Memasuki Juni 2026, informasi mengenai bantuan sosial masih menjadi perhatian banyak masyarakat, khususnya penerima Program Keluarga Harapan (PKH) dan Bantuan Pangan Non Tunai (BPNT).
Salah satu hal yang banyak dicari adalah kategori desil dalam Data Tunggal Sosial Ekonomi Nasional (DTSEN) yang menjadi dasar penentuan berbagai program bantuan pemerintah.
Melalui layanan Cek Bansos dari Kementerian Sosial, masyarakat dapat mengetahui apakah terdaftar sebagai penerima bantuan sekaligus melihat kategori desil yang tercantum dalam sistem.
Data tersebut digunakan pemerintah untuk memetakan kondisi ekonomi keluarga dan menentukan prioritas penerima bantuan sosial.
Secara umum, keluarga yang berada pada kelompok desil rendah memiliki peluang lebih besar untuk memperoleh bantuan dibandingkan kelompok dengan tingkat kesejahteraan yang lebih tinggi.
Cara Cek Penerima PKH dan BPNT 2026
Pengecekan status penerima bantuan sosial dapat dilakukan secara online menggunakan NIK yang tertera pada KTP.
Berikut langkah-langkahnya:
- Buka laman cekbansos.kemensos.go.id.
- Masukkan 16 digit Nomor Induk Kependudukan (NIK) sesuai KTP.
- Ketik kode verifikasi yang muncul pada layar.
- Klik tombol Cari Data.
Setelah proses pencarian selesai, sistem akan menampilkan informasi mengenai identitas penerima, jenis bantuan sosial yang diterima, hingga status kepesertaan dalam program bansos.
Jika terdapat ketidaksesuaian data, masyarakat dapat mengajukan usulan perbaikan melalui pemerintah desa atau kelurahan, dinas sosial setempat, maupun aplikasi Cek Bansos yang disediakan Kemensos.
Rincian Besaran PKH 2026
Bantuan PKH diberikan sesuai kategori penerima yang terdaftar dalam sistem.
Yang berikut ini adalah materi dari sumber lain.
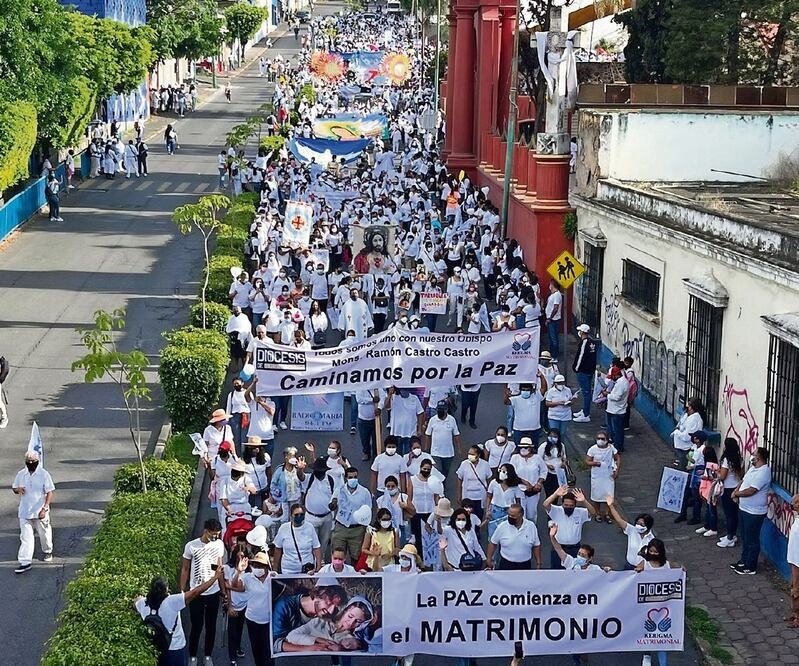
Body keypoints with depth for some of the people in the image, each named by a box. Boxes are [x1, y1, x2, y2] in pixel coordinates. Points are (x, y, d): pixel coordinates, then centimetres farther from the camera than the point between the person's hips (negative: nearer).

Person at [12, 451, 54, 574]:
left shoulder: (44, 474, -10)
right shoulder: (21, 474, 2)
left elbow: (49, 493, -11)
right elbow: (14, 487, 16)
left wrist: (44, 508, -21)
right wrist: (17, 489, -11)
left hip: (40, 512, -2)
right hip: (24, 512, 2)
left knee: (44, 533, 15)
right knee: (25, 537, -2)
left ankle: (47, 551, 42)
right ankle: (25, 562, -2)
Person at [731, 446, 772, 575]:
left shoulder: (763, 472, -24)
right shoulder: (753, 467, 6)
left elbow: (750, 491, -27)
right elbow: (744, 480, 19)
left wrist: (736, 494, -12)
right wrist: (736, 491, 0)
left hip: (754, 512, -10)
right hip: (744, 509, 10)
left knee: (752, 540, 2)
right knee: (745, 537, 21)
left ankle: (751, 567, 12)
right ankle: (744, 561, 35)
Berikut besaran bantuan yang diberikan:
- Ibu hamil atau nifas: Rp750.000
- Anak usia dini 0–6 tahun: Rp750.000
- Siswa SD atau sederajat: Rp225.000
- Siswa SMP atau sederajat: Rp375.000
- Siswa SMA atau sederajat: Rp500.000
- Lansia: Rp600.000
- Penyandang disabilitas berat: Rp600.000
- Korban pelanggaran HAM berat: Rp2.700.000
Jumlah bantuan yang diterima setiap keluarga bisa berbeda karena menyesuaikan kategori anggota keluarga yang terdaftar sebagai penerima manfaat.
Rincian Besaran BPNT 2026
Untuk program BPNT, pemerintah memberikan bantuan sebesar Rp200.000 setiap bulan kepada Keluarga Penerima Manfaat (KPM).
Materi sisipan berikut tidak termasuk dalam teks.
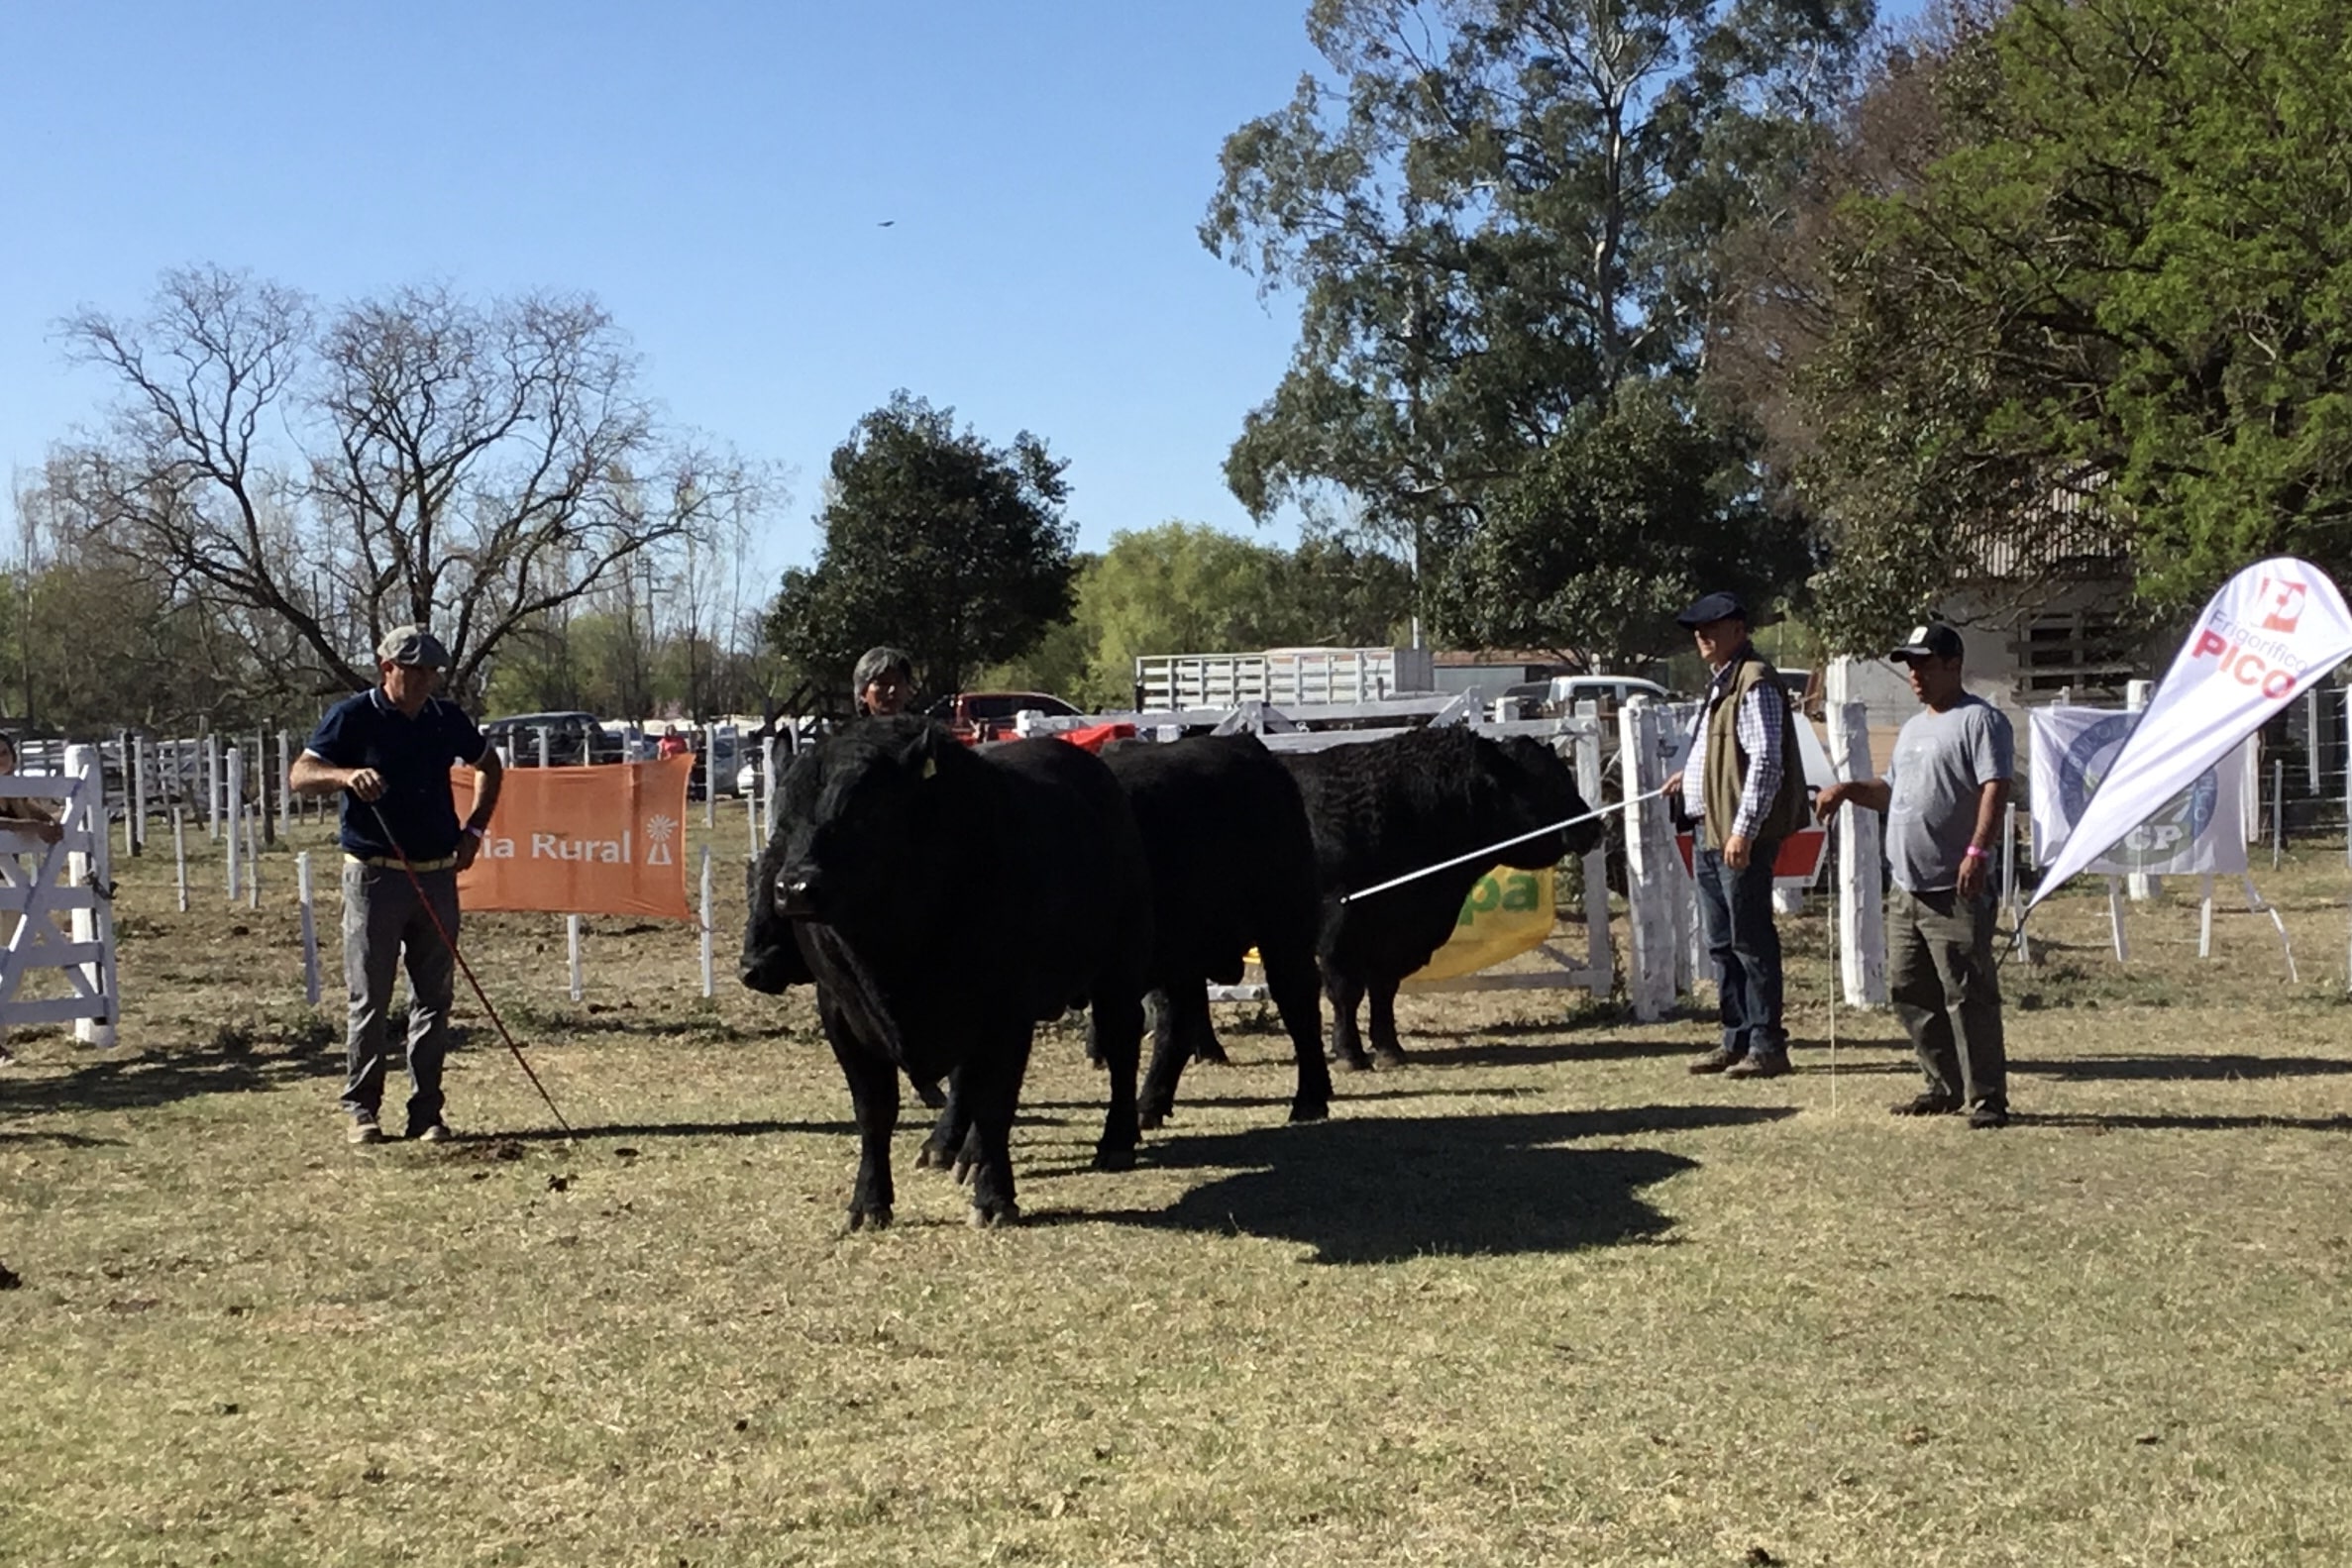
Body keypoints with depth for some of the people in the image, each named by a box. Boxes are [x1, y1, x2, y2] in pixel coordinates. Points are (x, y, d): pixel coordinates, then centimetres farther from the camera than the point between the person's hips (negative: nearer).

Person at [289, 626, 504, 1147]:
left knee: (434, 997, 5)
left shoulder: (446, 718, 9)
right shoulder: (353, 717, -4)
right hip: (373, 875, -4)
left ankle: (426, 1112, 11)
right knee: (369, 1000, 0)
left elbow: (489, 766, 25)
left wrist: (473, 830, 14)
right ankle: (361, 1109, 8)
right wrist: (345, 774, -31)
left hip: (437, 875, 4)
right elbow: (299, 774, -11)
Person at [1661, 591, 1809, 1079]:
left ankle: (1766, 1046, -2)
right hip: (1707, 830, 10)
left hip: (1741, 835, -10)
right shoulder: (1720, 682, 18)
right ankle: (1736, 1040, 20)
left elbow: (1765, 763, -20)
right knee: (1721, 943, 13)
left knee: (1751, 941, -6)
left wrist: (1743, 830, -23)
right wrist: (1691, 777, 18)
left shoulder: (1755, 683, -13)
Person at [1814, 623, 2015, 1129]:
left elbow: (1995, 788, -18)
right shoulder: (1913, 728, 22)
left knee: (1967, 995, -8)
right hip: (1906, 891, 10)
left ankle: (1987, 1097, -4)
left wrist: (1978, 850, -29)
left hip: (1957, 892, -9)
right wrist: (1848, 791, 15)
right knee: (1908, 992, 12)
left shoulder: (1980, 720, -7)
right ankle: (1945, 1086, 22)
Dalam praktiknya, penyaluran bantuan sering dilakukan sekaligus untuk tiga bulan. Dengan demikian, penerima dapat memperoleh total bantuan sebesar Rp600.000 dalam satu kali pencairan.
Dana bantuan disalurkan melalui rekening Kartu Keluarga Sejahtera (KKS) atau melalui PT Pos Indonesia sesuai mekanisme yang berlaku di daerah masing-masing.
Penutup
Pengecekan status penerima PKH, BPNT, dan kategori desil DTSEN kini dapat dilakukan secara mandiri melalui layanan online Kemensos menggunakan NIK KTP.
Dengan mengetahui status kepesertaan dan kategori desil, masyarakat dapat memperoleh gambaran mengenai peluang menerima bantuan sosial serta memastikan data yang tercatat dalam sistem pemerintah sudah sesuai dan terbaru.